YOUR OBJECTIVE = State the number of lines in these records holding "bash". Say nothing more.
(SOURCE MATERIAL begins)
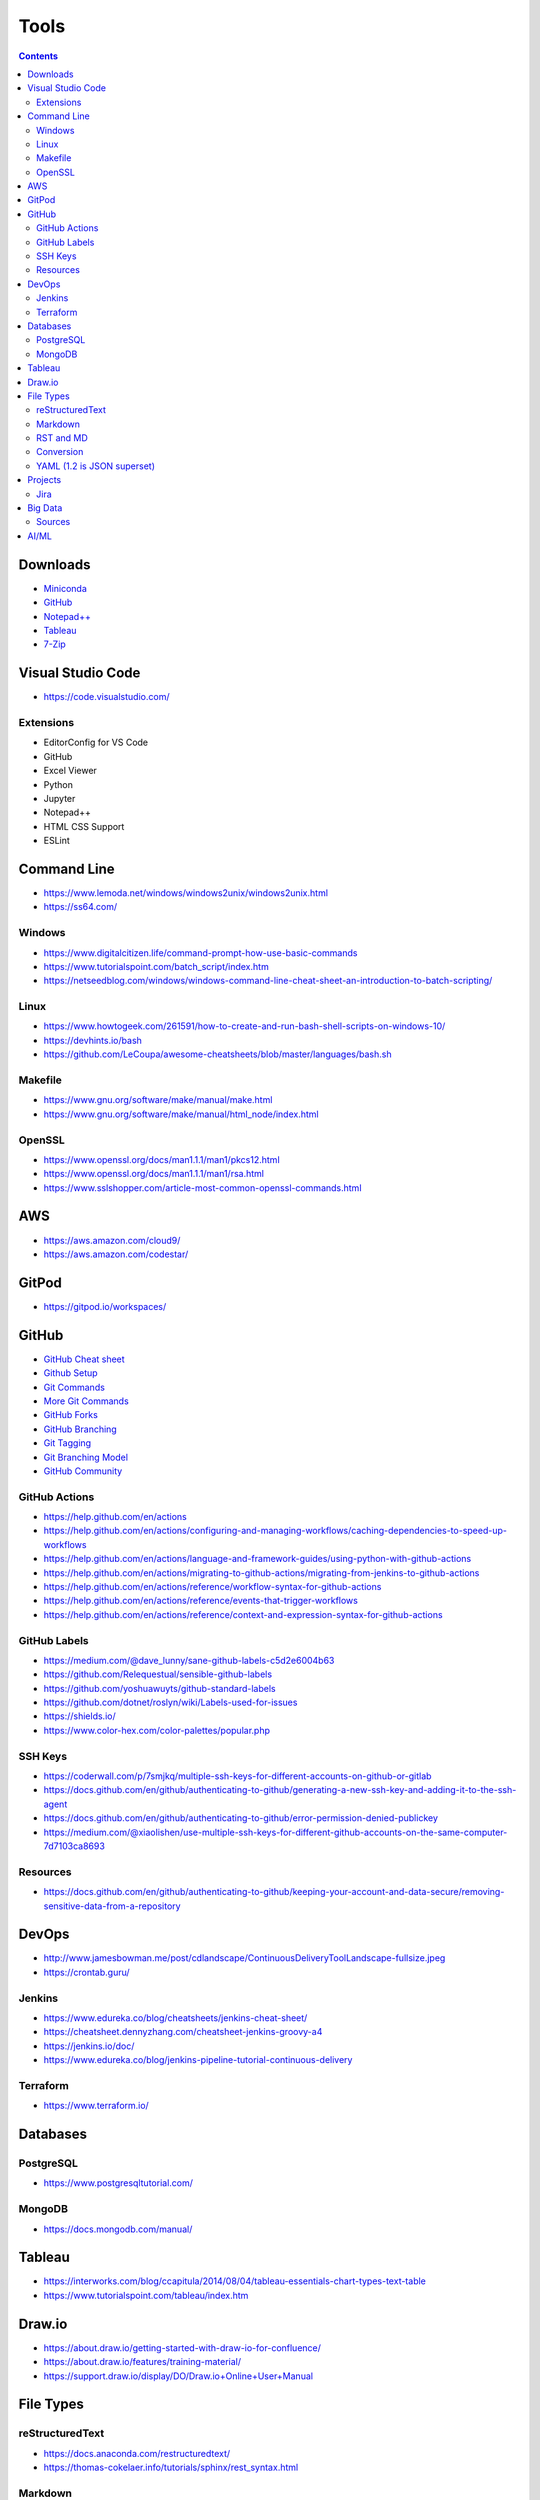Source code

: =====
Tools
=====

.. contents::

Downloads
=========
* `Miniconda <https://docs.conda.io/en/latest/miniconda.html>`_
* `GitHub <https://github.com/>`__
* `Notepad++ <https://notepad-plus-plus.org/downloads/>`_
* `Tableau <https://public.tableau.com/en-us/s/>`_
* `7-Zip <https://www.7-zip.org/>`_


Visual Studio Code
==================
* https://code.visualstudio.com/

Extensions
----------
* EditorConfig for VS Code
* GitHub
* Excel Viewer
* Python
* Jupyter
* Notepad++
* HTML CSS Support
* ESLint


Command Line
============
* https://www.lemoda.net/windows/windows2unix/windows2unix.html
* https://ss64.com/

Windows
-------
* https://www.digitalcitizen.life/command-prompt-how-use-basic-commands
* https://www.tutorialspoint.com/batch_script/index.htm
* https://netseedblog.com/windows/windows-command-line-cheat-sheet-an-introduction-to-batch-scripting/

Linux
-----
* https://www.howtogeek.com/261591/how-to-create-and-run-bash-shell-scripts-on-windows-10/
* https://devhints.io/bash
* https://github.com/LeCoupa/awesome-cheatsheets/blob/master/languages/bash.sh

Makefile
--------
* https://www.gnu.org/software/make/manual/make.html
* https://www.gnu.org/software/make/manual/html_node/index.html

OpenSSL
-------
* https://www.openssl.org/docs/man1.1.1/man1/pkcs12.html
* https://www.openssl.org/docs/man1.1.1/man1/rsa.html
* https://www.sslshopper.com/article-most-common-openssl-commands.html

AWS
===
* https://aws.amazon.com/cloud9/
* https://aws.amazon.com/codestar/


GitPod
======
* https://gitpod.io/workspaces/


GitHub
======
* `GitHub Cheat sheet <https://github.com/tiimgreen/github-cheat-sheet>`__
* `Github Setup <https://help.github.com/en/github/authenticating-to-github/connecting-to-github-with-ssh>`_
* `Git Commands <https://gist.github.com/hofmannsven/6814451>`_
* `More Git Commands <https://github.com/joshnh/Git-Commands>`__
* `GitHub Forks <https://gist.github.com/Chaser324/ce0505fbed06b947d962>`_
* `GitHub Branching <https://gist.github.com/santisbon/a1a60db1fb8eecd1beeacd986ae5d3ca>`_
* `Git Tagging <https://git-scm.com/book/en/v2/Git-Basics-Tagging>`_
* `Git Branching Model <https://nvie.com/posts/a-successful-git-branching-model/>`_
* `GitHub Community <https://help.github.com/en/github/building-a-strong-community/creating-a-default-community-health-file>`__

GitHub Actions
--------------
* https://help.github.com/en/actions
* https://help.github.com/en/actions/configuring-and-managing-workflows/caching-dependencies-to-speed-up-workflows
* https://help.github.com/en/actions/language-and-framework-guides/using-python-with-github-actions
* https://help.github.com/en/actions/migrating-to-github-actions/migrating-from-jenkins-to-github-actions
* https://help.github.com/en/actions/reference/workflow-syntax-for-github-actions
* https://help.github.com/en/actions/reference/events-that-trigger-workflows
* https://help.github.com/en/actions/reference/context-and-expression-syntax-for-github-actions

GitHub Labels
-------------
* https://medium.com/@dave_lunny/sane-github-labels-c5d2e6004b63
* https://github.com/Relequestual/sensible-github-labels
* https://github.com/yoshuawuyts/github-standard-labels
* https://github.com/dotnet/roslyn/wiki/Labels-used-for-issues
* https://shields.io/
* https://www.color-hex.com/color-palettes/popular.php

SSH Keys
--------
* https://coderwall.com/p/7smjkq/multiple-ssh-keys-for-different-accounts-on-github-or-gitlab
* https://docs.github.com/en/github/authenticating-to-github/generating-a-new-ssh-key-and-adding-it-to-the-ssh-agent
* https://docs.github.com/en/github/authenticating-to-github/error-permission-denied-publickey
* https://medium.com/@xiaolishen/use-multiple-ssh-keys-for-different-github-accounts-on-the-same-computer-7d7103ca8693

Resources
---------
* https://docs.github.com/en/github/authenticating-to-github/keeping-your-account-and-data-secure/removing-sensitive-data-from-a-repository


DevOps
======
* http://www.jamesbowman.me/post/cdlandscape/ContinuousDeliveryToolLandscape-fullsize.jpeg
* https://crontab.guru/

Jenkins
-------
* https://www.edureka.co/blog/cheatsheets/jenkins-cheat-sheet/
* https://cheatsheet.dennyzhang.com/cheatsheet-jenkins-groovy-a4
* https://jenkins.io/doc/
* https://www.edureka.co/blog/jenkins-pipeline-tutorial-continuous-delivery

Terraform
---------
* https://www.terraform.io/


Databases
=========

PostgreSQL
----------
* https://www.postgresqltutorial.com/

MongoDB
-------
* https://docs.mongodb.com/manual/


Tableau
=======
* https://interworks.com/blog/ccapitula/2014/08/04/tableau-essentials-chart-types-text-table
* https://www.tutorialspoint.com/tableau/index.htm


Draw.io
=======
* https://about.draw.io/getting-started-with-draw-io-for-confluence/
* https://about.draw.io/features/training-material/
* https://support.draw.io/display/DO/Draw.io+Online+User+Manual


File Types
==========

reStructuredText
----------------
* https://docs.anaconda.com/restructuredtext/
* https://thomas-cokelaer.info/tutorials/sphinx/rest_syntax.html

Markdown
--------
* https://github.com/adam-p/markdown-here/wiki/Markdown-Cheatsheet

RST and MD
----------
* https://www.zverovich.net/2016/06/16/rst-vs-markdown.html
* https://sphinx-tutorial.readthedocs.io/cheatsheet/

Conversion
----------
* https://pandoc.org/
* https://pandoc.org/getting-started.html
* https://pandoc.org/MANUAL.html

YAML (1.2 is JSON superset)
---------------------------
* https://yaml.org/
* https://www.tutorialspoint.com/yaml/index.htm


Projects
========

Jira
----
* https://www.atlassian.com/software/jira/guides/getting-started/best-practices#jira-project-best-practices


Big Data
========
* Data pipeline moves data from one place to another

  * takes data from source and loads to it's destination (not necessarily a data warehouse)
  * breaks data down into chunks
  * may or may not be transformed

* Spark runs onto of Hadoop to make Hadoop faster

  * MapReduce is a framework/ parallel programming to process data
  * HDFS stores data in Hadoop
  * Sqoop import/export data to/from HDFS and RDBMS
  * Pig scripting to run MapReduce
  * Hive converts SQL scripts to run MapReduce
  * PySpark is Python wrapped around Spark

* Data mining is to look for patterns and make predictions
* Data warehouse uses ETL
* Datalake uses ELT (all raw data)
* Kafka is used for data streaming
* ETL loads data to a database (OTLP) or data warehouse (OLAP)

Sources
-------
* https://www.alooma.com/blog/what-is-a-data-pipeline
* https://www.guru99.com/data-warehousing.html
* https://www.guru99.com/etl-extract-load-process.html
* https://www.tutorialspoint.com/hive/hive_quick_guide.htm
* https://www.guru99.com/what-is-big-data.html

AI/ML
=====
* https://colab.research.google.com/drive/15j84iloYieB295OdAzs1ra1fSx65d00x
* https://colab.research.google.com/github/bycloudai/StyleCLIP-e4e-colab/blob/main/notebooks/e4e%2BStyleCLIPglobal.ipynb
(SOURCE MATERIAL ends)
ANSWER BOX = 3